General Relativistic Numerical Simulation of sub-Keplerian Transonic Accretion Flows onto Rotating Black Holes: Kerr Spacetime

TL;DR

This paper presents the first general relativistic numerical simulations of sub-Keplerian transonic accretion flows onto rotating black holes, revealing steady shock solutions in two dimensions that could help measure black hole spins via spectral analysis.

Contribution

It introduces a novel 2D simulation of advective flows around Kerr black holes, demonstrating steady shock formation in a regime where none was previously known.

Findings

Steady shock waves form in 2D accretion flows around rotating black holes.

Simulations match theoretical results in 1D, validating the code.

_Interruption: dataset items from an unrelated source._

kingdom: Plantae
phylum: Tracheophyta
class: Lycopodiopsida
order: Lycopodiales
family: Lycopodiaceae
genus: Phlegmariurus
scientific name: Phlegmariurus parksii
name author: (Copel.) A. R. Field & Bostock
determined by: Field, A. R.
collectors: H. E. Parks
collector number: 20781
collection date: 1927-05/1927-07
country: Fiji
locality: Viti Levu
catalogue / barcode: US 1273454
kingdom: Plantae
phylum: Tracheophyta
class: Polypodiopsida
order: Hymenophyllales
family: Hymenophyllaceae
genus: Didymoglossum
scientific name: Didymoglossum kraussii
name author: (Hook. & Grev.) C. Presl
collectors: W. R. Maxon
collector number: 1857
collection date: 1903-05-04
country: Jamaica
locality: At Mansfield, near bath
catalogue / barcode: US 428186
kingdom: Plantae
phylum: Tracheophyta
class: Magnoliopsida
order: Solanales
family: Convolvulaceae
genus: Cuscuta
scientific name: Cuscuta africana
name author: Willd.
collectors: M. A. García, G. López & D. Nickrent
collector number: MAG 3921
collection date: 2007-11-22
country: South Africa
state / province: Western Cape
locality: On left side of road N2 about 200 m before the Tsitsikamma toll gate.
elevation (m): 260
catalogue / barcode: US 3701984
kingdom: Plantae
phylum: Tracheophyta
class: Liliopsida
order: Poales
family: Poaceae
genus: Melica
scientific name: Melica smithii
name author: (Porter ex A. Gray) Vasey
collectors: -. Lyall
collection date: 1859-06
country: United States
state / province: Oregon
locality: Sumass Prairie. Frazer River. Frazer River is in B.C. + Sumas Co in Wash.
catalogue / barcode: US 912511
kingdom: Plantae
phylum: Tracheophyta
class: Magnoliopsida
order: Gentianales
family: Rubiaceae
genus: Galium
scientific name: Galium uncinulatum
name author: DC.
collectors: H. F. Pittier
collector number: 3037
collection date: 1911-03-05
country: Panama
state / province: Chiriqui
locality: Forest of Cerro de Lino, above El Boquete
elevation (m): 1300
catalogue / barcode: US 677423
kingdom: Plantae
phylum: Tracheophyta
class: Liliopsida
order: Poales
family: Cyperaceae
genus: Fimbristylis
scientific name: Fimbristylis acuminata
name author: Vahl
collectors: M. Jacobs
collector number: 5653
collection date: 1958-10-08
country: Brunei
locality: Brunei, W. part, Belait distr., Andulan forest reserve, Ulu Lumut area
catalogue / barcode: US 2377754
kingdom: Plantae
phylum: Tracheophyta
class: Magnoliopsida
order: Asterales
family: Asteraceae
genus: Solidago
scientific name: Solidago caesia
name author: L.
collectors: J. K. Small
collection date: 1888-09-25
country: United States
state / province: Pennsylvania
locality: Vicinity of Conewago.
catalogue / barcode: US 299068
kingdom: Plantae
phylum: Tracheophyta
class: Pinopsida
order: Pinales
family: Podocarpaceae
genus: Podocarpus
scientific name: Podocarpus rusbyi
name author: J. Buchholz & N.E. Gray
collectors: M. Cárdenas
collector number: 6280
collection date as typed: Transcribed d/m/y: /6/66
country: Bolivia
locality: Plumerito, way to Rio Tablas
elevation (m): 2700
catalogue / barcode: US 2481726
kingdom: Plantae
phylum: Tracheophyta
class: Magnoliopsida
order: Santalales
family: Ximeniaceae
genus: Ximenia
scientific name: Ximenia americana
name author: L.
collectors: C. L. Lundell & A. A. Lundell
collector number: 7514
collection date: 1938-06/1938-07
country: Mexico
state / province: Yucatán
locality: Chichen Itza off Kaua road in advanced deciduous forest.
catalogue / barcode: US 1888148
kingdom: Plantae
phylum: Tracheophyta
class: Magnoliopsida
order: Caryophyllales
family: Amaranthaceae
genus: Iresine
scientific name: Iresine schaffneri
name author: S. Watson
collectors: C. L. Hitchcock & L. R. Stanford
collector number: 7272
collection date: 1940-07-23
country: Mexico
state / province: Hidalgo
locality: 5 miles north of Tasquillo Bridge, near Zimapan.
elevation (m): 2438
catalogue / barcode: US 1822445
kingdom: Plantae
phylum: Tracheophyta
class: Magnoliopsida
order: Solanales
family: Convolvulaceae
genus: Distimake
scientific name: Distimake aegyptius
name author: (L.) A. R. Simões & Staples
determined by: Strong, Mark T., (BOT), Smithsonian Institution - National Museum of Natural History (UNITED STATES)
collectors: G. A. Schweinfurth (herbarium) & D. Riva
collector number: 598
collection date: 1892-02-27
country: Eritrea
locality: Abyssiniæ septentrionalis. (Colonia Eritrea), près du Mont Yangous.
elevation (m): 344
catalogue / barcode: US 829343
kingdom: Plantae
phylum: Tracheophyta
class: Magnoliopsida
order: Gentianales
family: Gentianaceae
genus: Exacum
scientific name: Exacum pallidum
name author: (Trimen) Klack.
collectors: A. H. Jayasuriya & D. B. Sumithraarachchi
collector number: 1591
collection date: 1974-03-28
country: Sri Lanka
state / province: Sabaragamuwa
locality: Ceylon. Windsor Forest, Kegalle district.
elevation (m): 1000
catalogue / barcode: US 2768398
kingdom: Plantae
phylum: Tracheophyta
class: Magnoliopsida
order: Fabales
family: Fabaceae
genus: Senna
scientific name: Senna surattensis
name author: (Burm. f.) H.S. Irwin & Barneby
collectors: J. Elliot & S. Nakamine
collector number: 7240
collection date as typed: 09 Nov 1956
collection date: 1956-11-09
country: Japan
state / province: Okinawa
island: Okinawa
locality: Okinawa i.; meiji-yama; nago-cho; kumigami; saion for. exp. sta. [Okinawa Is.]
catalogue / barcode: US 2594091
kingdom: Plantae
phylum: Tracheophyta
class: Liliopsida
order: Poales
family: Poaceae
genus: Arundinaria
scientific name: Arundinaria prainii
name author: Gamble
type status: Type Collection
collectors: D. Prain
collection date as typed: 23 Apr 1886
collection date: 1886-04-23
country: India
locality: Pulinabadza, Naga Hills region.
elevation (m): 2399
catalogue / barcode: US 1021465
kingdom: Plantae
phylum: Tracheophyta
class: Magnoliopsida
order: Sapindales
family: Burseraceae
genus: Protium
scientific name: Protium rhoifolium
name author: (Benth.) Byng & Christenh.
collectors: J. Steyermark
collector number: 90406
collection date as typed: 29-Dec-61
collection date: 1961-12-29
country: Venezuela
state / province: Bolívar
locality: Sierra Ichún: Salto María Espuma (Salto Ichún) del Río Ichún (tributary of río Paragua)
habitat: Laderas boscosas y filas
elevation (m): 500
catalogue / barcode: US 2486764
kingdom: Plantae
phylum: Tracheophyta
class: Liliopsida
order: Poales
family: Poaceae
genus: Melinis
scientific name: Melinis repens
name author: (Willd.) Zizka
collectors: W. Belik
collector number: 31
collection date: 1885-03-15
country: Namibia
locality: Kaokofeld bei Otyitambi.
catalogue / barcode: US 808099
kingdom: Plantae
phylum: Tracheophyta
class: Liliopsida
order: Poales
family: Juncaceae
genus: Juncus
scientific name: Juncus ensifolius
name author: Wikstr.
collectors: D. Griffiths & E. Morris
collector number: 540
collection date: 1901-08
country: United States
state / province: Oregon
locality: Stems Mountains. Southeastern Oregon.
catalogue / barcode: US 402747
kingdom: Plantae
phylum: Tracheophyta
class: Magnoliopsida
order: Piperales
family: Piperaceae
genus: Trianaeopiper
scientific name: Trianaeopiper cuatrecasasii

Shock regions could influence observed spectra and aid in spin measurement.

Abstract

We study time evolution of sub-Keplerian transonic accretion flows onto black holes using a general relativistic numerical simulation code. We perform simulations around the black holes having non-zero rotation. We first compare one-dimensional simulation results with theoretical results and validate the performance of our code. Next, we present results of axisymmetric, two-dimensional simulation of advective flows. In the literature, there is no solution which describes steady shock solutions in two dimensions. However, our simulations produce these centrifugal force supported steady shock waves even in presence of strong dragging of inertial frames. Since the post-shock region could be hot and upscatter photons through Comptonization, these shock would put imprints on the spectra. Thus, our solutions, which represent truly new results, could be useful to measure spins through radiation spectrum of accreting Kerr black holes.